Traditional runtimes let side effects happen from many places. A library writes directly to a logger. A module opens a socket. A framework starts a server. The outside world gets touched from all over the process.
That architecture creates familiar problems. Policy enforcement becomes inconsistent. Auditing becomes expensive. Debugging turns into reconstruction.
Dotlanth narrows that problem by forcing external effects through a single syscall boundary. Programs described in dotDSL run inside a register-based VM. The VM handles computation and control flow, but it does not reach into the host environment directly.
If a program wants to write a log line, listen on an HTTP port, or respond to a request, it has to cross that boundary. The syscall layer is the only bridge between execution inside the VM and the outside world.
Design rule: side effects should have one doorway, not many hidden exits.
That constraint is not cosmetic. It gives the runtime one place to enforce policy, one place to record what happened, and one place to reason about behavior under load or failure.
Once all side effects cross the same boundary, capability security becomes much simpler to enforce. Dotlanth starts from deny-by-default. A program declares the capabilities it needs, and the runtime grants only those capabilities.
That matters for two reasons. First, the allowed behavior is visible in the program definition instead of buried in ambient credentials or framework defaults. Second, the check happens at the same boundary where the effect occurs, not as a scattered convention that each module must remember to apply.
A runtime becomes easier to trust when its permissions are explicit and its enforcement path is narrow.
The same syscall boundary that enforces permissions also gives Dotlanth a natural place to observe execution. Rather than treating recording as a debugging feature, the runtime writes structured run history by default.
In v26.1.0-alpha that history includes lifecycle events, logging activity, and HTTP server interactions, stored locally in DotDB. The important point is not the exact event list. The important point is that the record exists whether or not someone remembered to enable extra instrumentation.
That is what record-first means here: a run should leave behind a durable, queryable account of what happened.
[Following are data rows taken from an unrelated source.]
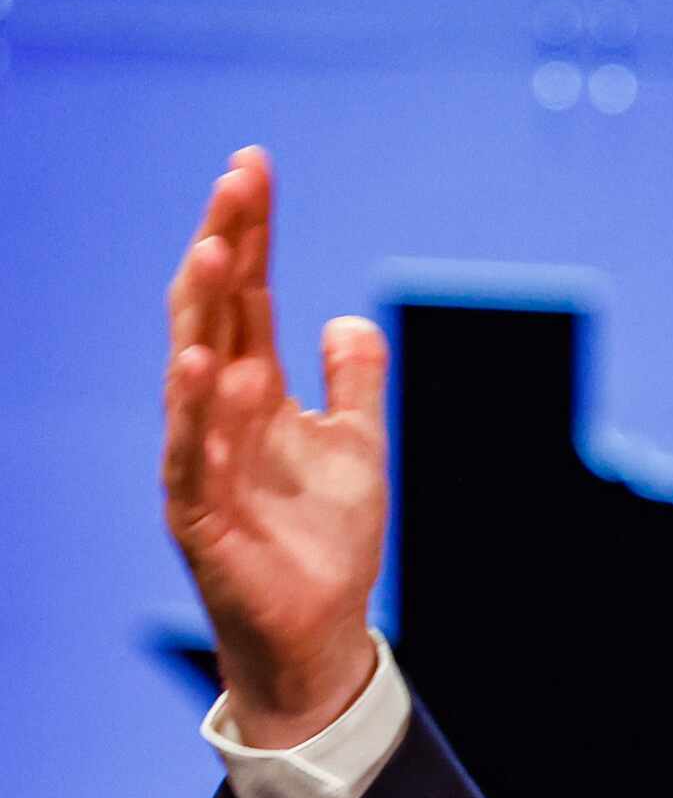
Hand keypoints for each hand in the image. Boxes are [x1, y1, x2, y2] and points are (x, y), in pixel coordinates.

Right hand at [162, 147, 389, 748]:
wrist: (318, 630)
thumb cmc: (325, 539)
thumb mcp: (356, 446)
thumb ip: (353, 382)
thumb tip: (349, 318)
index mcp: (253, 392)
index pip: (245, 295)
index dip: (250, 232)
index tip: (254, 166)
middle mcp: (217, 414)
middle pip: (213, 314)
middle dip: (222, 246)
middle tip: (236, 181)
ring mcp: (200, 461)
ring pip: (190, 372)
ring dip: (202, 312)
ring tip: (215, 248)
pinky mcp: (198, 515)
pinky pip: (191, 456)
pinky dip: (197, 413)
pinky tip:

Debugging starts from evidence, not guesswork.
The alpha does not try to prove every future Dotlanth feature at once. It proves the core path end to end.
That path is deliberately small because it is architectural validation, not a feature race. If this model is solid, richer tooling, broader syscall coverage, and stronger replay workflows can be built on top of it without changing the foundation.
Record-first execution is not the final product. It is the prerequisite. Replayable run history, better runtime introspection, and stronger debugging tools all depend on the same foundation: a clear effect boundary and consistent event recording.
Build those primitives first, and the rest of the system gets easier to inspect, audit, and evolve.
Dotlanth is an argument about how runtimes should behave. Permissions should be declared. Side effects should cross a visible boundary. Execution should leave behind a usable record.
v26.1.0-alpha is the first step toward that goal: software that can explain what it did, while it is still fresh enough to matter.